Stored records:
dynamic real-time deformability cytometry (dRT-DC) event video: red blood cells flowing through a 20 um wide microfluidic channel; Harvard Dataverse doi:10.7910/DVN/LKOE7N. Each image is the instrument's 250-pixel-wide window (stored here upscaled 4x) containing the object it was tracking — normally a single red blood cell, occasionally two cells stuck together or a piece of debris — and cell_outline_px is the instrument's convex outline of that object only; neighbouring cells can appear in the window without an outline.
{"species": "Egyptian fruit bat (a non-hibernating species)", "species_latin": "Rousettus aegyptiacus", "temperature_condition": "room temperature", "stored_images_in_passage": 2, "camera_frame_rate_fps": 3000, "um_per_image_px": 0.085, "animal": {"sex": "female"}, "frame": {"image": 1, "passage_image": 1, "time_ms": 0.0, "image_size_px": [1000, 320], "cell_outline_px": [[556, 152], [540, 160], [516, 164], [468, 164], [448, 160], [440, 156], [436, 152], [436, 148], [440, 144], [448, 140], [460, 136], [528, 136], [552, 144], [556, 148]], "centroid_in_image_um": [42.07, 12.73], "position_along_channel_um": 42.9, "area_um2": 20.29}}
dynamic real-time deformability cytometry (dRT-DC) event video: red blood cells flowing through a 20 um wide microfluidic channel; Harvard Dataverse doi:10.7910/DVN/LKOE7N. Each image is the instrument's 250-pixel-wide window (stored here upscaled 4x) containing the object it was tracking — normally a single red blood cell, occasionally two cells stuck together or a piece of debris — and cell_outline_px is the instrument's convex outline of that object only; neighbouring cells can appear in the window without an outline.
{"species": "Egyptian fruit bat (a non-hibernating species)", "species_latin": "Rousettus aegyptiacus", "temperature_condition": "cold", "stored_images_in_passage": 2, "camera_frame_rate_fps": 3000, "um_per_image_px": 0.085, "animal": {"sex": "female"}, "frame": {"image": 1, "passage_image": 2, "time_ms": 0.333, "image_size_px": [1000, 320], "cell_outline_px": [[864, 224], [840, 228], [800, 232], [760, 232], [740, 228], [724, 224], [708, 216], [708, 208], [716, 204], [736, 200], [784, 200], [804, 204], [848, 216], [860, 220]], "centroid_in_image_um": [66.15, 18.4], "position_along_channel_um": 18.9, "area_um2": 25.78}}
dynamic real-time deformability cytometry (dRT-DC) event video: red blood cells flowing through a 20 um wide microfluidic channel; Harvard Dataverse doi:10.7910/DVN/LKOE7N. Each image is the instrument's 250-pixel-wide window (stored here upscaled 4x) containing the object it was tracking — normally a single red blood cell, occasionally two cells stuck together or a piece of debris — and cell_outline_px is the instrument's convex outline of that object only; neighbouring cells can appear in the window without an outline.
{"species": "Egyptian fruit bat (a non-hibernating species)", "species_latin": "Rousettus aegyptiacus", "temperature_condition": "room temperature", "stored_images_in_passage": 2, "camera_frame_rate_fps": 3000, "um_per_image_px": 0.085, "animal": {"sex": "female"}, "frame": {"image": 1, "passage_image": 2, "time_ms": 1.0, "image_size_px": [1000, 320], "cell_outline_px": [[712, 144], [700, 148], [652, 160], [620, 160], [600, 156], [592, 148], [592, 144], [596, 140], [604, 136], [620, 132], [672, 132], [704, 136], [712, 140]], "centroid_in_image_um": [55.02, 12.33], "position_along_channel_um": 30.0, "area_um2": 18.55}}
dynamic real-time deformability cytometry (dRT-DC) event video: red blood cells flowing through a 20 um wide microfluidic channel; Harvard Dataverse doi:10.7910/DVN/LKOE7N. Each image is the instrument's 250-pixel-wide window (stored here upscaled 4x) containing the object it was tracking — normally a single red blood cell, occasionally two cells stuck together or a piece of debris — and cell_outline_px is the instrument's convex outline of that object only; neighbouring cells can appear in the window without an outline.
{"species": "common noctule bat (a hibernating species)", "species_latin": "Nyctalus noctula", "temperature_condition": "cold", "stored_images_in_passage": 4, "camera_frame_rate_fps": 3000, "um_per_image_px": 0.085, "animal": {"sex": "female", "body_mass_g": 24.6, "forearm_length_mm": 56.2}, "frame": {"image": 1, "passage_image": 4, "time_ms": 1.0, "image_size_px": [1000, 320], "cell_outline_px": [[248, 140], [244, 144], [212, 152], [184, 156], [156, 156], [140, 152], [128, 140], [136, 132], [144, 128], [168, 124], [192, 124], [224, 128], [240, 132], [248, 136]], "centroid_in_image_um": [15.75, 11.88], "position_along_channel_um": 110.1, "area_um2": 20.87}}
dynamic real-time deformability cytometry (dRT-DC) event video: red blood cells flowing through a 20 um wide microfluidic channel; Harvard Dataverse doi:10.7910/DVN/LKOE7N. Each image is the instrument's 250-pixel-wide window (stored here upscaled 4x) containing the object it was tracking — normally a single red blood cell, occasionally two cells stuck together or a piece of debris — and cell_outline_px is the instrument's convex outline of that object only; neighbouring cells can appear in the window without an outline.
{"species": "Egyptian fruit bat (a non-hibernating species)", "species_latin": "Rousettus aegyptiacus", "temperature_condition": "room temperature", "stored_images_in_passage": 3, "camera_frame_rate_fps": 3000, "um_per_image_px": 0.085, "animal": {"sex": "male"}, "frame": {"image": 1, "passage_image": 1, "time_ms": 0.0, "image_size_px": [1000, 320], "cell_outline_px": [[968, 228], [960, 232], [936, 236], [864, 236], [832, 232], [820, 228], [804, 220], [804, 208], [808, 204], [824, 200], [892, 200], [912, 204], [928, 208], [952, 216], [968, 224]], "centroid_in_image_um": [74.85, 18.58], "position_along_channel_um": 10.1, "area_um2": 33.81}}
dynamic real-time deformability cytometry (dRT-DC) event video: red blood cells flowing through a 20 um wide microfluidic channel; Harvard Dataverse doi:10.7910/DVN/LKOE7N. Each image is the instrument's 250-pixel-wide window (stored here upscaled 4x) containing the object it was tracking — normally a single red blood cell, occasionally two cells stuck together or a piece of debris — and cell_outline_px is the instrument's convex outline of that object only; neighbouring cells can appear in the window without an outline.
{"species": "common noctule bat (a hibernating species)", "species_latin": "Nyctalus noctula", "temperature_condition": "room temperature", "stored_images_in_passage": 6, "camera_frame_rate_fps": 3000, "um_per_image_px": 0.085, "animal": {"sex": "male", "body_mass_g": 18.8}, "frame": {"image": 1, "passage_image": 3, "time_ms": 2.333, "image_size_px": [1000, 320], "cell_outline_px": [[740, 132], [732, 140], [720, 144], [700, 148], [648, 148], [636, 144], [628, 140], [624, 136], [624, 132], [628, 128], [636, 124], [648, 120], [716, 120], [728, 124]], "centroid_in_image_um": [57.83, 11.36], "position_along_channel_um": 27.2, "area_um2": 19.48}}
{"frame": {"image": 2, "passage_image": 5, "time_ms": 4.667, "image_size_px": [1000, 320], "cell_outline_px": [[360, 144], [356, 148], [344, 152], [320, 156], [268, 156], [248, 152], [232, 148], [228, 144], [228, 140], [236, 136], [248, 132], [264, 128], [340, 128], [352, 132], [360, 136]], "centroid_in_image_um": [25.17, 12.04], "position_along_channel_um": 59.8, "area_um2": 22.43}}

● **Do this**:
Write out every entry above, word for word.

● **Response for this exercise**:
dynamic real-time deformability cytometry (dRT-DC) event video: red blood cells flowing through a 20 um wide microfluidic channel; Harvard Dataverse doi:10.7910/DVN/LKOE7N. Each image is the instrument's 250-pixel-wide window (stored here upscaled 4x) containing the object it was tracking — normally a single red blood cell, occasionally two cells stuck together or a piece of debris — and cell_outline_px is the instrument's convex outline of that object only; neighbouring cells can appear in the window without an outline.
{"species": "Egyptian fruit bat (a non-hibernating species)", "species_latin": "Rousettus aegyptiacus", "temperature_condition": "room temperature", "stored_images_in_passage": 2, "camera_frame_rate_fps": 3000, "um_per_image_px": 0.085, "animal": {"sex": "female"}, "frame": {"image": 1, "passage_image": 1, "time_ms": 0.0, "image_size_px": [1000, 320], "cell_outline_px": [[556, 152], [540, 160], [516, 164], [468, 164], [448, 160], [440, 156], [436, 152], [436, 148], [440, 144], [448, 140], [460, 136], [528, 136], [552, 144], [556, 148]], "centroid_in_image_um": [42.07, 12.73], "position_along_channel_um": 42.9, "area_um2": 20.29}}
dynamic real-time deformability cytometry (dRT-DC) event video: red blood cells flowing through a 20 um wide microfluidic channel; Harvard Dataverse doi:10.7910/DVN/LKOE7N. Each image is the instrument's 250-pixel-wide window (stored here upscaled 4x) containing the object it was tracking — normally a single red blood cell, occasionally two cells stuck together or a piece of debris — and cell_outline_px is the instrument's convex outline of that object only; neighbouring cells can appear in the window without an outline.
{"species": "Egyptian fruit bat (a non-hibernating species)", "species_latin": "Rousettus aegyptiacus", "temperature_condition": "cold", "stored_images_in_passage": 2, "camera_frame_rate_fps": 3000, "um_per_image_px": 0.085, "animal": {"sex": "female"}, "frame": {"image": 1, "passage_image": 2, "time_ms": 0.333, "image_size_px": [1000, 320], "cell_outline_px": [[864, 224], [840, 228], [800, 232], [760, 232], [740, 228], [724, 224], [708, 216], [708, 208], [716, 204], [736, 200], [784, 200], [804, 204], [848, 216], [860, 220]], "centroid_in_image_um": [66.15, 18.4], "position_along_channel_um": 18.9, "area_um2": 25.78}}
dynamic real-time deformability cytometry (dRT-DC) event video: red blood cells flowing through a 20 um wide microfluidic channel; Harvard Dataverse doi:10.7910/DVN/LKOE7N. Each image is the instrument's 250-pixel-wide window (stored here upscaled 4x) containing the object it was tracking — normally a single red blood cell, occasionally two cells stuck together or a piece of debris — and cell_outline_px is the instrument's convex outline of that object only; neighbouring cells can appear in the window without an outline.
{"species": "Egyptian fruit bat (a non-hibernating species)", "species_latin": "Rousettus aegyptiacus", "temperature_condition": "room temperature", "stored_images_in_passage": 2, "camera_frame_rate_fps": 3000, "um_per_image_px": 0.085, "animal": {"sex": "female"}, "frame": {"image": 1, "passage_image": 2, "time_ms": 1.0, "image_size_px": [1000, 320], "cell_outline_px": [[712, 144], [700, 148], [652, 160], [620, 160], [600, 156], [592, 148], [592, 144], [596, 140], [604, 136], [620, 132], [672, 132], [704, 136], [712, 140]], "centroid_in_image_um": [55.02, 12.33], "position_along_channel_um": 30.0, "area_um2": 18.55}}
dynamic real-time deformability cytometry (dRT-DC) event video: red blood cells flowing through a 20 um wide microfluidic channel; Harvard Dataverse doi:10.7910/DVN/LKOE7N. Each image is the instrument's 250-pixel-wide window (stored here upscaled 4x) containing the object it was tracking — normally a single red blood cell, occasionally two cells stuck together or a piece of debris — and cell_outline_px is the instrument's convex outline of that object only; neighbouring cells can appear in the window without an outline.
{"species": "common noctule bat (a hibernating species)", "species_latin": "Nyctalus noctula", "temperature_condition": "cold", "stored_images_in_passage": 4, "camera_frame_rate_fps": 3000, "um_per_image_px": 0.085, "animal": {"sex": "female", "body_mass_g": 24.6, "forearm_length_mm": 56.2}, "frame": {"image": 1, "passage_image": 4, "time_ms": 1.0, "image_size_px": [1000, 320], "cell_outline_px": [[248, 140], [244, 144], [212, 152], [184, 156], [156, 156], [140, 152], [128, 140], [136, 132], [144, 128], [168, 124], [192, 124], [224, 128], [240, 132], [248, 136]], "centroid_in_image_um": [15.75, 11.88], "position_along_channel_um": 110.1, "area_um2": 20.87}}
dynamic real-time deformability cytometry (dRT-DC) event video: red blood cells flowing through a 20 um wide microfluidic channel; Harvard Dataverse doi:10.7910/DVN/LKOE7N. Each image is the instrument's 250-pixel-wide window (stored here upscaled 4x) containing the object it was tracking — normally a single red blood cell, occasionally two cells stuck together or a piece of debris — and cell_outline_px is the instrument's convex outline of that object only; neighbouring cells can appear in the window without an outline.
{"species": "Egyptian fruit bat (a non-hibernating species)", "species_latin": "Rousettus aegyptiacus", "temperature_condition": "room temperature", "stored_images_in_passage": 3, "camera_frame_rate_fps": 3000, "um_per_image_px": 0.085, "animal": {"sex": "male"}, "frame": {"image": 1, "passage_image": 1, "time_ms": 0.0, "image_size_px": [1000, 320], "cell_outline_px": [[968, 228], [960, 232], [936, 236], [864, 236], [832, 232], [820, 228], [804, 220], [804, 208], [808, 204], [824, 200], [892, 200], [912, 204], [928, 208], [952, 216], [968, 224]], "centroid_in_image_um": [74.85, 18.58], "position_along_channel_um": 10.1, "area_um2": 33.81}}
dynamic real-time deformability cytometry (dRT-DC) event video: red blood cells flowing through a 20 um wide microfluidic channel; Harvard Dataverse doi:10.7910/DVN/LKOE7N. Each image is the instrument's 250-pixel-wide window (stored here upscaled 4x) containing the object it was tracking — normally a single red blood cell, occasionally two cells stuck together or a piece of debris — and cell_outline_px is the instrument's convex outline of that object only; neighbouring cells can appear in the window without an outline.
{"species": "common noctule bat (a hibernating species)", "species_latin": "Nyctalus noctula", "temperature_condition": "room temperature", "stored_images_in_passage": 6, "camera_frame_rate_fps": 3000, "um_per_image_px": 0.085, "animal": {"sex": "male", "body_mass_g": 18.8}, "frame": {"image": 1, "passage_image": 3, "time_ms": 2.333, "image_size_px": [1000, 320], "cell_outline_px": [[740, 132], [732, 140], [720, 144], [700, 148], [648, 148], [636, 144], [628, 140], [624, 136], [624, 132], [628, 128], [636, 124], [648, 120], [716, 120], [728, 124]], "centroid_in_image_um": [57.83, 11.36], "position_along_channel_um": 27.2, "area_um2": 19.48}}
{"frame": {"image": 2, "passage_image": 5, "time_ms": 4.667, "image_size_px": [1000, 320], "cell_outline_px": [[360, 144], [356, 148], [344, 152], [320, 156], [268, 156], [248, 152], [232, 148], [228, 144], [228, 140], [236, 136], [248, 132], [264, 128], [340, 128], [352, 132], [360, 136]], "centroid_in_image_um": [25.17, 12.04], "position_along_channel_um": 59.8, "area_um2": 22.43}}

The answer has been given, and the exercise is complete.